**WORK TASK**
Locate all lines in the data below that hold "public" and show them.

**SUPPLIED DATA**
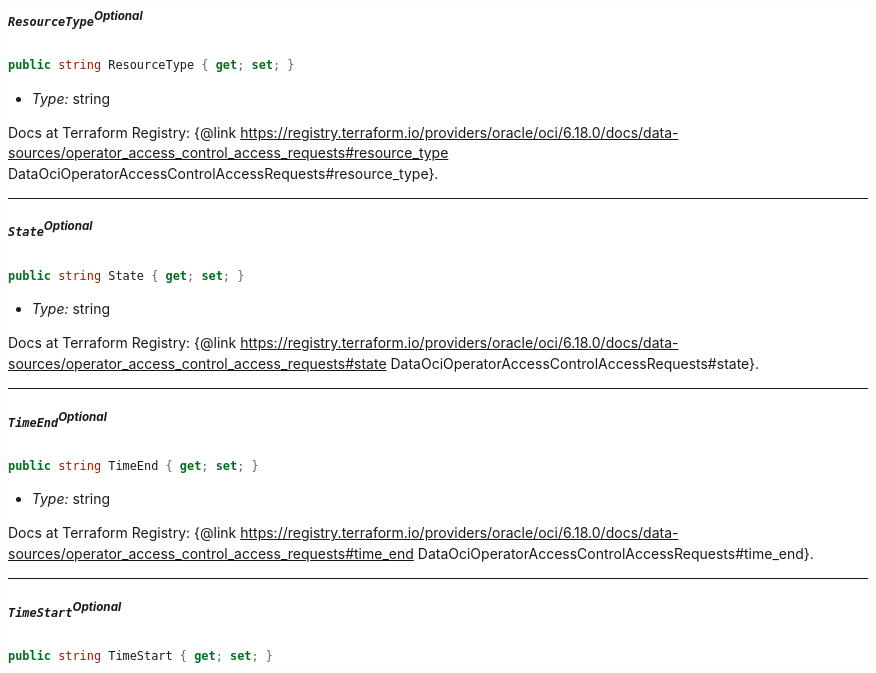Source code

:##### `ResourceType`<sup>Optional</sup> <a name="ResourceType" id="rhizo-co-terraform-provider-oci.dataOciOperatorAccessControlAccessRequests.DataOciOperatorAccessControlAccessRequestsConfig.property.resourceType"></a>

```csharp
public string ResourceType { get; set; }
```

- *Type:* string

Docs at Terraform Registry: {@link https://registry.terraform.io/providers/oracle/oci/6.18.0/docs/data-sources/operator_access_control_access_requests#resource_type DataOciOperatorAccessControlAccessRequests#resource_type}.

---

##### `State`<sup>Optional</sup> <a name="State" id="rhizo-co-terraform-provider-oci.dataOciOperatorAccessControlAccessRequests.DataOciOperatorAccessControlAccessRequestsConfig.property.state"></a>

```csharp
public string State { get; set; }
```

- *Type:* string

Docs at Terraform Registry: {@link https://registry.terraform.io/providers/oracle/oci/6.18.0/docs/data-sources/operator_access_control_access_requests#state DataOciOperatorAccessControlAccessRequests#state}.

---

##### `TimeEnd`<sup>Optional</sup> <a name="TimeEnd" id="rhizo-co-terraform-provider-oci.dataOciOperatorAccessControlAccessRequests.DataOciOperatorAccessControlAccessRequestsConfig.property.timeEnd"></a>

```csharp
public string TimeEnd { get; set; }
```

- *Type:* string

Docs at Terraform Registry: {@link https://registry.terraform.io/providers/oracle/oci/6.18.0/docs/data-sources/operator_access_control_access_requests#time_end DataOciOperatorAccessControlAccessRequests#time_end}.

---

##### `TimeStart`<sup>Optional</sup> <a name="TimeStart" id="rhizo-co-terraform-provider-oci.dataOciOperatorAccessControlAccessRequests.DataOciOperatorAccessControlAccessRequestsConfig.property.timeStart"></a>

```csharp
public string TimeStart { get; set; }
```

**ANSWER BELOW**
public string ResourceType { get; set; }
public string State { get; set; }
public string TimeEnd { get; set; }
public string TimeStart { get; set; }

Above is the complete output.